Une adjudication controversée

Selon les documents consultés par «Le Matin», cette entreprise dénommée «Soneepraf»,société enregistrée comme établissement de blanchisserie, dégraissage et repassage, a été déclarée adjudicataire, le 24 mars dernier, d’un appel d’offres lancé par le CHR de Tanger. L’objet du marché portait sur l’acquisition de 1.500 unités de quatre types de médicaments différents, à savoir le «Propofol», le «Lidocaine», le «Metoclopramide» et le «Midazolam», pour une valeur totale de 40.600 dirhams, destinés aux établissements hospitaliers relevant de ce centre. Ce qui surprend dans cette transaction, ce n’est pas seulement l’objet du contrat, mais surtout l’identité de l’entreprise adjudicataire, qui ne possède aucune autorisation légale pour opérer dans le domaine pharmaceutique.

Une violation manifeste du cadre légal

Dans sa correspondance au président du parquet général, la Confédération considère cette transaction comme une violation manifeste de la loi n°17.04 relative aux médicaments et à la pharmacie. Ce texte, qui fait office de code de la santé pharmaceutique au Maroc, encadre de manière stricte la vente, la distribution et la mise à disposition des médicaments et produits pharmaceutiques non médicamenteux. Il interdit formellement toute commercialisation de médicaments en dehors des circuits autorisés. L’article 55 de cette loi précise en effet clairement que l’exercice de la pharmacie est strictement réservé aux officines agréées, aux cliniques disposant de stocks autorisés, ainsi qu’aux établissements pharmaceutiques industriels ou grossistes répartiteurs. En dehors de ces structures, toute vente ou mise sur le marché constitue une infraction pénale.

Des pratiques à risque pour la santé publique

La plainte souligne également que la société en question ne dispose d’aucune des qualifications exigées pour exercer dans ce domaine. Elle évoque des infractions graves, comme l’exercice illégal de la profession de pharmacien, l’usurpation de titre, ou encore la vente ambulante de médicaments, toutes sévèrement sanctionnées par les articles 47, 93 et 94 de la loi. «Ces pratiques représentent une menace directe pour la santé des citoyens, car elles échappent à tout contrôle de qualité, de traçabilité et de sécurité», souligne la correspondance.

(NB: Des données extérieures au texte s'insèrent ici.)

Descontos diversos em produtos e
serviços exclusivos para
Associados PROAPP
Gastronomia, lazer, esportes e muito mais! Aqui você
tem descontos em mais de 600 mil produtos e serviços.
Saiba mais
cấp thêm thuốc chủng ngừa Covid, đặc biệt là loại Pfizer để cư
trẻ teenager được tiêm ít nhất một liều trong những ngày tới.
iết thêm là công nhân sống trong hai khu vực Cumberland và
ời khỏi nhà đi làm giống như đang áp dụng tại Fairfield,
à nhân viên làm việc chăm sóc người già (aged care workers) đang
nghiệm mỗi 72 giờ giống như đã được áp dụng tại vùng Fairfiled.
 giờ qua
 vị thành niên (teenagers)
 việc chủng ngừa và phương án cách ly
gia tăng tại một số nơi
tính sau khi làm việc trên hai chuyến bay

Dans sa plainte, la Confédération demande ainsi au président du parquet général d’ouvrir une enquête approfondie. Elle rappelle que la circulaire n°15 du 7 mai 2021, émise par la présidence du ministère public, insistait déjà sur la nécessité de lutter avec fermeté contre les pratiques illégales de vente et de distribution de médicaments. Cette directive invitait également les procureurs du Royaume à prendre toutes les mesures nécessaires pour endiguer ce phénomène préoccupant.

La Confédération affirme avoir constaté plusieurs cas similaires dans d’autres régions du pays, ce qui laisse présager une dérive systémique et non un simple incident isolé. Et d’insister sur l’impératif de renforcer les mécanismes de contrôle et de rendre plus rigoureuses les procédures d’attribution des marchés publics, surtout dans un secteur aussi sensible que celui de la santé.

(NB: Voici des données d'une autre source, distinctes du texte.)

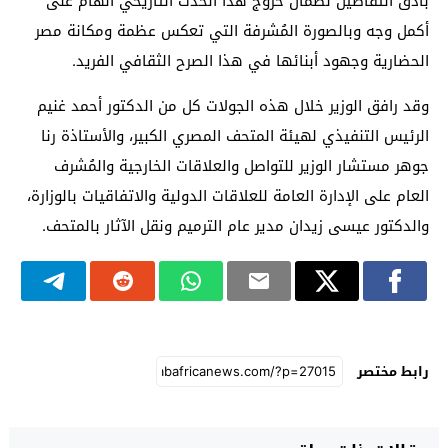
بأدق التفاصيل لضمان خروج هذا الحدث التاريخي الهام على
أكمل وجه وبالصورة المُشرفة التي تعكس عظمة ومكانة مصر
الحضارية وجهود أبنائها في هذا الصرح الثقافي الفريد.
وقد رافق الوزير خلال هذه الجولات كل من الدكتور أحمد غنيم
الرئيس التنفيذي لهيئة المتحف المصري الكبير، والأستاذة رنا
جوهر مستشار الوزير للتواصل والعلاقات الخارجية والمُشرف
العام على الإدارة العامة للعلاقات الدولية والاتفاقيات بالوزارة،
والدكتور عيسى زيدان مدير عام الترميم ونقل الآثار بالمتحف.
رابط مختصر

Une alerte sur les défaillances du système ?

Cette affaire soulève de nombreuses questions sur les dysfonctionnements qui entachent certains processus de passation des marchés publics dans les hôpitaux. Elle met en évidence un manque de vigilance dans la sélection des prestataires. À l’heure où le Maroc ambitionne de réformer et de moderniser son système de santé, un tel scandale met en lumière les risques que fait peser l’absence de contrôle rigoureux sur la qualité et la légitimité des fournisseurs impliqués. L’enjeu dépasse ici le cadre local. Il concerne l’ensemble du système de régulation des produits de santé dans le pays, qui doit impérativement garantir que seuls des professionnels qualifiés interviennent dans la chaîne de distribution. La santé publique est une affaire trop sérieuse pour être laissée aux mains d’opérateurs non agréés, quels que soient le contexte ou les justifications administratives avancées.